- [EXTRACT]
****

Proposal for Semweb library redesign

1 Literals

1.1 Internal literal representations

Observations:

There are currently 3 compound term representations for literals:
1. literal(type(D, Lex))
2. literal(lang(Lang, Lex))
3. literal(Lex)
Simple literals (variant 3) were removed in RDF 1.1. They are now (implicitly typed) XSD strings.
RDF 1.1 specifies the values of language-tagged strings as pairs of lexical expression and language tag in that order.

Requirement:

rdf(S,P,O) <=> rdf(S,P,X), X=O (steadfastness)

Proposal:

Two representations for literals:
1. TextOrValue^^Type (value for known types)
2. Text@Lang
Output arg binds to above form.
Input for query can only be one of the above.

Assert converts the literal value:

- Prolog integer         --> xsd:integer
- Prolog float           --> xsd:double
- Prolog true/false      --> xsd:boolean
- String^^KnownType      --> Value^^KnownType
- String^^xsd:langString --> error
- 0/1^^xsd:boolean       --> true/false^^xsd:boolean
- String^^UnknownType    --> String^^UnknownType
- Atom^^KnownType        --> Value^^KnownType
- Atom^^UnknownType      --> String^^UnknownType
- String		     --> String^^xsd:string
- String@Lang	     --> String@Lang
- Atom@Lang		     --> String@Lang

Issue: time and duration representation. Two places: internal value space and Prolog representation. Options:
- Value space
  - Canonical strings
  - Time-stamp
- Prolog representation
  - Canonical strings
  - Time-stamp
  - Compound term or dict. These are expensive to create and parse, so most likely not a good idea.

****

- [RECORDS]
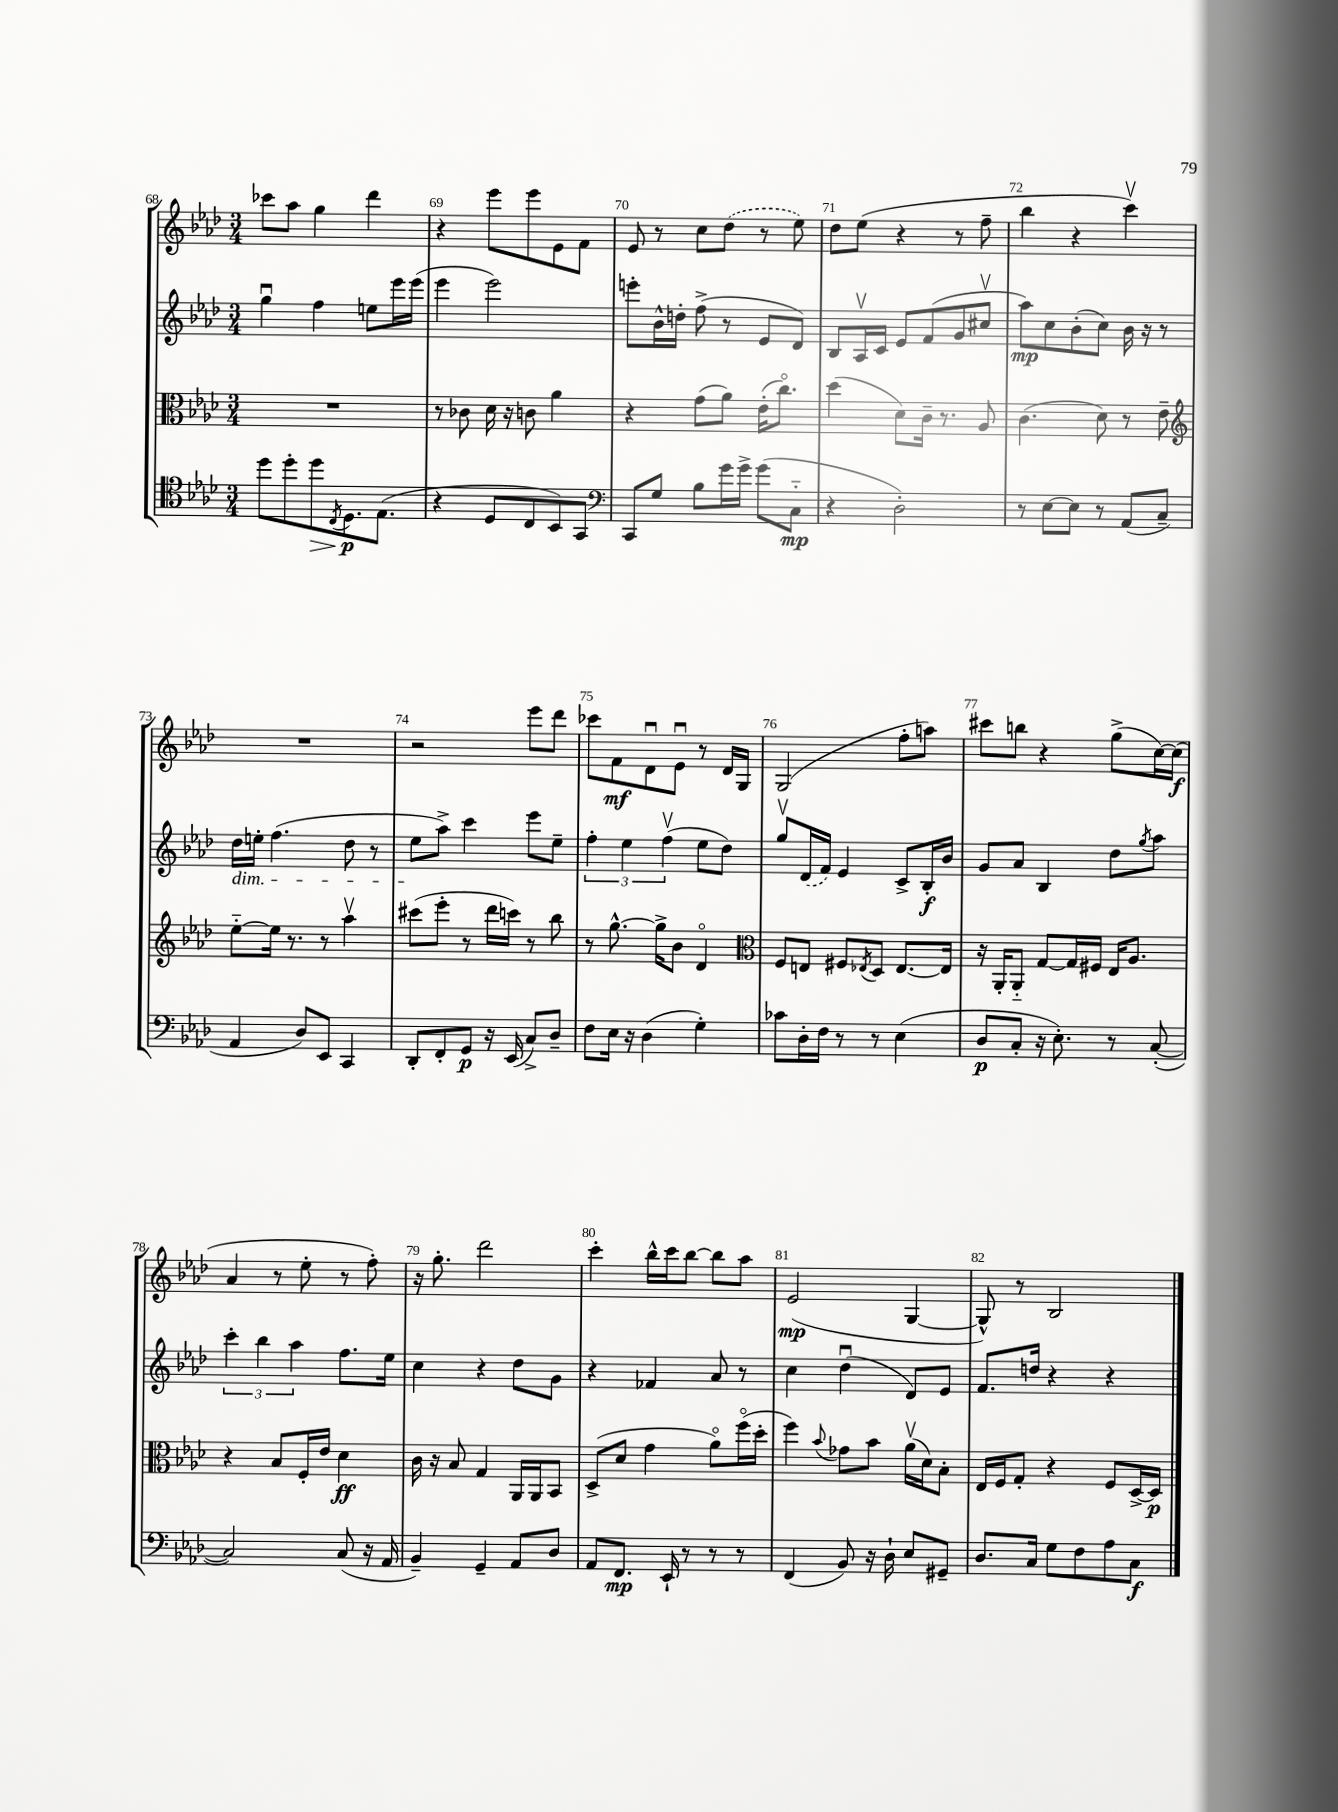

**kern	**kern	**kern	**kern
*staff4	*staff3	*staff2	*staff1
*clefC4	*clefC3	*clefG2	*clefG2
*k[b-e-a-d-]	*k[b-e-a-d-]	*k[b-e-a-d-]	*k[b-e-a-d-]
*M3/4	*M3/4	*M3/4	*M3/4
8dd-\L	2.r	4ggu\	8ccc-\L
8dd-'\	.	.	8aa-\J
8dd-\	.	4ff\	4gg\
8qC/	.	.	.
8.D-\	.	.	.
.	.	8ee\L	4ddd-\
(8.E-\J	.	.	.
.	.	16eee-\L	.
.	.	(16eee-\JJ	.
=	=	=	=
4r	8r	4eee-\	4r
.	8c-\	.	.
8D-/L	16d-\	2eee-\)	8eee-\L
.	16r	.	.
8C/	8c\	.	8eee-\
8BB-/)	4a-\	.	8e-\
8GG/J	.	.	8f\J
=	=	=	=
*clefF4	*	*	*
8CC/L	4r	8eee'\L	8e-/
8G/J	.	16b-^^\L	8r
.	.	16dd'\JJ	.
8B-\L	(8g\L	(8ff^\	8cc\L
16g\L	8a-\J)	8r	(8dd-\J
16g^\JJ	.	.	.
(8g\L	(16e-'\LK	8e-/L	8r
.	8.cco\J)	.	.
8C'~\J	.	8d-/J)	8ee-\)
=	=	=	=
4r	(4dd-\	8B-/L	8dd-\L
.	.	16A-v/L	(8ee-\J
.	.	16c/JJ	.
2D-'\)	8d-\L)	8e-/L	4r
.	16c~\Jk	(8f/	.
.	8.r	.	.
.	.	8g/	8r
.	8A-/	8cc#v/J	8ff~\
=	=	=	=
8r	(4.c\	8aa-\L)	4bb-\
[8E-\L	.	8cc\	.
8E-\]J	.	(8b-'\	4r
8r	8d-\)	8cc\J)	.
(8AA-/L	8r	16b-\	4cccv\)
.	.	16r	.
8C~/J	8e-~\	8r	.
=	=	=	=
*	*clefG2	*	*
4AA-/	[8ee-'~\L	16dd-\LL	2.r
.	.	16ee'\JJ	.
.	16ee-\]Jk	(4.ff\	.
.	8.r	.	.
8D-/L)	.	.	.
8EE-/J	8r	.	.
4CC/	4aa-v\	8dd-\	.
.	.	8r	.
=	=	=	=
8DD-'/L	(8ccc#\L	8ee-\L	2r
8FF'/	8eee-'\J	8aa-^\J)	.
8GG/J	8r	4ccc\	.
16r	16ddd-\LL	.	.
(16EE-/	16ccc\JJ)	.	.
8C^/L)	8r	8eee-\L	8eee-\L
8D-~/J	8bb-\	8ee-~\J	8ddd-\J
=	=	=	=
8F\L	8r	6ff'\	8ccc-\L
16E-\Jk	[8.gg^^\	.	8f\
.	.	6ee-\	.
16r	.	.	.
(4D-\	.	.	8d-u\
.	16gg^\]LK	.	.
.	.	(6ffv\	.
.	8b-\J	.	8e-u\J
4G'\)	4d-o/	8ee-\L	8r
.	.	8dd-\J)	16d-/LL
.	.	.	16G/JJ
=	=	=	=
*	*clefC3	*	*
8c-\L	8F/L	8ggv/L	(2G/
16D-'\L	8E/J	(16d-/L	.
16F\JJ	.	16f/JJ)	.
8r	8F#/L	4e-/	.
.	8qE-/	.	.
8r	8D-/J	.	.
(4E-\	[8.E-/L	8c^/L	8ff'\L
.	.	16B-'/L	8aa\J)
.	16E-/]Jk	16b-/JJ	.
=	=	=	=
8D-/L	16r	8g/L	8ccc#\L
.	16AA-'/LK	.	.
8C'/J	8AA-'~/J	8a-/J	8bb\J
16r	[8G/L	4B-/	4r
8.E-'\)	.	.	.
.	16G/]L	.	.
.	16F#/JJ	.	.
8r	16E-/LK	8dd-\L	(8gg^\L
.	8.A-/J	.	.
.	.	8qgg/	.
([8C'/	.	8aa-\J	[16cc\L)
.	.	.	(16cc\]JJ
=	=	=	=
2C/])	4r	6ccc'\	4a-/
.	.	6bb-\	.
.	8B-/L	.	8r
.	.	6aa-\	.
.	16F'/L	.	8ee-'\
.	16e-/JJ	.	.
(8C/	4d-\	8.ff\L	8r
16r	.	.	8ff'\)
16AA-/	.	16ee-\Jk	.
=	=	=	=
4BB-~/)	16c\	4cc\	16r
.	16r	.	8.gg'\
.	8B-/	.	.
4GG~/	4G/	4r	2ddd-\
8AA-/L	16AA-/LL	8dd-\L	.
.	16AA-/J	.	.
8D-/J	8BB-/J	8g\J	.
=	=	=	=
8AA-/L	(8D-^/L	4r	4ccc'\
8.FF/J	8d-/J	.	.
.	4g\	4f-/	16bb-^^\LL
16EE-`/	.	.	16ccc\J
8r	.	.	[8bb-\J
8r	8a-o\L)	8a-/	8bb-\]L
8r	(16ffo\L	8r	8aa-\J
.	16dd-'\JJ	.	.
=	=	=	=
(4FF/	4ff\)	4cc\	(2e-/
.	8qqb-/	.	.
8BB-/)	8g-\L	(4dd-u\	.
16r	8b-\J	.	.
16D-`\	.	.	.
8E-/L	(16a-v\LL	8d-/L)	[4G/
.	16d-\J)	.	.
8GG#~/J	8B-'\J	8e-/J	.
=	=	=	=
8.D-/L	16E-/LL	8.f/L	8G^^/])
.	16F/J	.	.
.	8G'/J	.	8r
16C/Jk	.	16dd/Jk	.
8G\L	4r	4r	2B-/
8F\	.	.	.
8A-\	8F/L	4r	.
8C\J	[16D-^/L	.	.
.	16D-/]JJ	.	.
==	==	==	==
*-	*-	*-	*-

****

- [PROBLEMS AND TASKS]
**1)** In the Semweb redesign proposal, begin at the words "3. literal(Lex)" and stop after "rdf(S,P,X), X=O (steadfastness)". Rewrite that passage with "language tag" changed to "locale tag".
**2)** In the Semweb redesign proposal, what does assert convert a Prolog float to?
**3)** Continue the Semweb library redesign proposal from its last line.

- [RESPONSES TO THE TASKS]
**1)**
3. literal(Lex)
Simple literals (variant 3) were removed in RDF 1.1. They are now (implicitly typed) XSD strings.
RDF 1.1 specifies the values of language-tagged strings as pairs of lexical expression and locale tag in that order.

Requirement:

rdf(S,P,O) <=> rdf(S,P,X), X=O (steadfastness)

**2)** xsd:double

**3)**
New and obsolete predicates

Add rdf_canonical_literal(+Input, -Canonical).
Add rdf_match(S,P,Pattern,O)
Add rdf_match(S,P,Pattern,O,G) Pattern Pattern is first arg of current literal(Pattern, Literal) or lang_matches(Lang).
Remove option convert_typed_literal(:).

1.4 Literal sorting

Observation:

Literals are sorted, but the sorting has little relation to the SPARQL defined ordering. This implies we cannot optimize SPARQL queries that use comparison operators.

2 Simplify the basic API

2.1 API for enumerating existing terms

Observations:

rdf_resource/1 does not enumerate all resource-denoting terms. It enumerates the terms that are blank nodes or IRIs and that appear in the subject or object position of some triple.
Enumeration based on positional occurrence (rdf_subject/1 and rdf_current_predicate/1) is missing object and node support.
Enumeration based on kind (rdf_current_literal/1) is missing support for blank nodes, IRIs and names.

Proposal:

Remove rdf_resource/1.
Enumerate terms:
- Add rdf_term/1, uniquely enumerating the current RDF terms.
Enumerate terms based on their positional occurrence:
- Keep rdf_subject/1 as-is.
- Rename rdf_current_predicate/1 → rdf_predicate/1.
- Add rdf_object/1 to complement rdf_subject/1 and rdf_predicate/1.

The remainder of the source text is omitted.